パラドーム
 出来上がるまで五分間の時。その時間を彼等はテレビを観る事で潰す。
 ベッドとキッチンの中央に位置して壁に寄り添っているそれは、二十インチの旧型な分厚いものだ。リモコンが生きているというだけ儲けもの。
 そのぐらいしか感想が出てこない、分厚い癖に、存在に関してはまるで否定的にならざるを得ないポンコツを観ていると、そこには黒眼鏡の司会者と、数多のバラエティータレントが、仕様もない事で盛り上がっていた。
 一人の女性タレントの高らかな笑い声に興が覚めた彼は、三分と経ってないそれを自分の箸で混ぜ合わせる。
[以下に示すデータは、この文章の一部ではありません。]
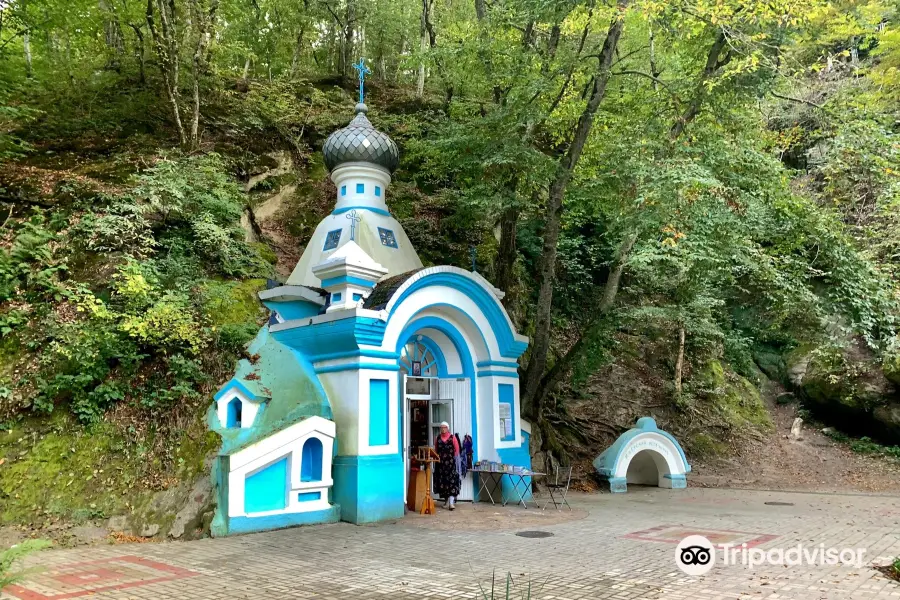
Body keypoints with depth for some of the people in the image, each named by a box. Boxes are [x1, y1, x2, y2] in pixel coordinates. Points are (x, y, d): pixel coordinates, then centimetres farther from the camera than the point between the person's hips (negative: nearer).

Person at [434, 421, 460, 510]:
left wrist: (454, 458, -1)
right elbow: (435, 450, 15)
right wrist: (437, 457, 4)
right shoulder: (437, 438, 8)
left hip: (450, 462, -3)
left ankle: (451, 502, -16)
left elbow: (457, 449, 3)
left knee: (451, 480, -11)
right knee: (442, 480, 5)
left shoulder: (452, 437, 0)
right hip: (441, 462, 3)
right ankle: (446, 501, 19)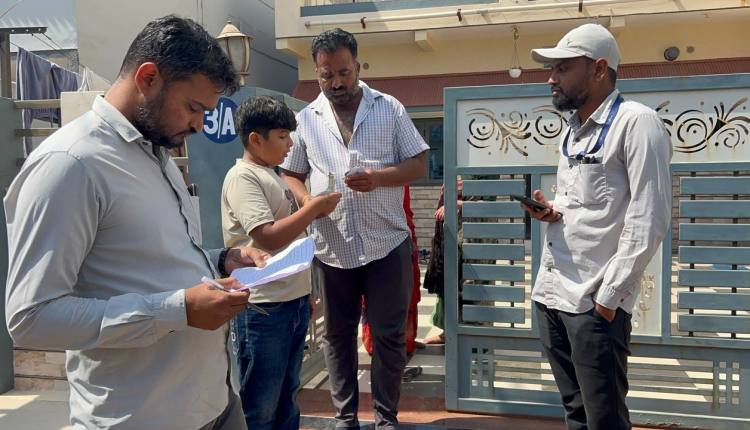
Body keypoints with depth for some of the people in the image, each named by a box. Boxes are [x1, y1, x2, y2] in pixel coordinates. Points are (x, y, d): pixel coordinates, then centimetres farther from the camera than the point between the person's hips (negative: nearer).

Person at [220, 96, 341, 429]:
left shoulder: (273, 176, 14)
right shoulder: (242, 177, -14)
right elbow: (269, 238, -23)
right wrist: (315, 206, -14)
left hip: (293, 300, 9)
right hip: (263, 307, -9)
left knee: (286, 397, 20)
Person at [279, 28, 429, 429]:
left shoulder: (390, 108, 2)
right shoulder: (306, 118, 6)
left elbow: (419, 164, 1)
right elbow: (291, 174, 11)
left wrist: (378, 177, -18)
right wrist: (306, 201, -11)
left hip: (387, 244, -1)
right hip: (331, 248, 2)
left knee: (388, 335, 7)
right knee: (337, 335, 13)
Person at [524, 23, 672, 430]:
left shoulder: (636, 122, -10)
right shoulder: (571, 130, 15)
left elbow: (649, 220, -16)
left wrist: (608, 296, -17)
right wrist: (550, 211, 2)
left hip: (595, 302, -8)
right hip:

 やはり、それはまだ固いもので、彼はやれやれとばかりに彼女を見つめた。
 綺麗な横顔。
 通算何度目なのか分からないそれに、今日も彼は目を離せないでいるのだ。
 瞳は、熱のせいか、無駄に水分を保有しており、今正に零れそうでもある。
 彼は黙考する。
 熱を出した女というのには、第三者に対して被虐を駆り立ててしまう何かがある、と。それは、酒を飲み過ぎて吐いている女性を見るのも同じ。
 自分が何をしたという訳でもないのだけれど、何故だかその儚い姿が、無言のストライキである様に彼には感じられるのだ。何故だかは分からない。やはり、何故だかは分からない。
 目線をずっと彼女の潤んだ瞳に投げ掛けていた為、こちらを見た彼女と不意に目が合う。
「なぁに、ガク? 私の顔に何か付いてた?」
 少し霞んだ声。彼は慌てて眼前のそれの固さを確かめ、そして、上擦いた声で言った。
「もう、出来たみたいだよ」、と。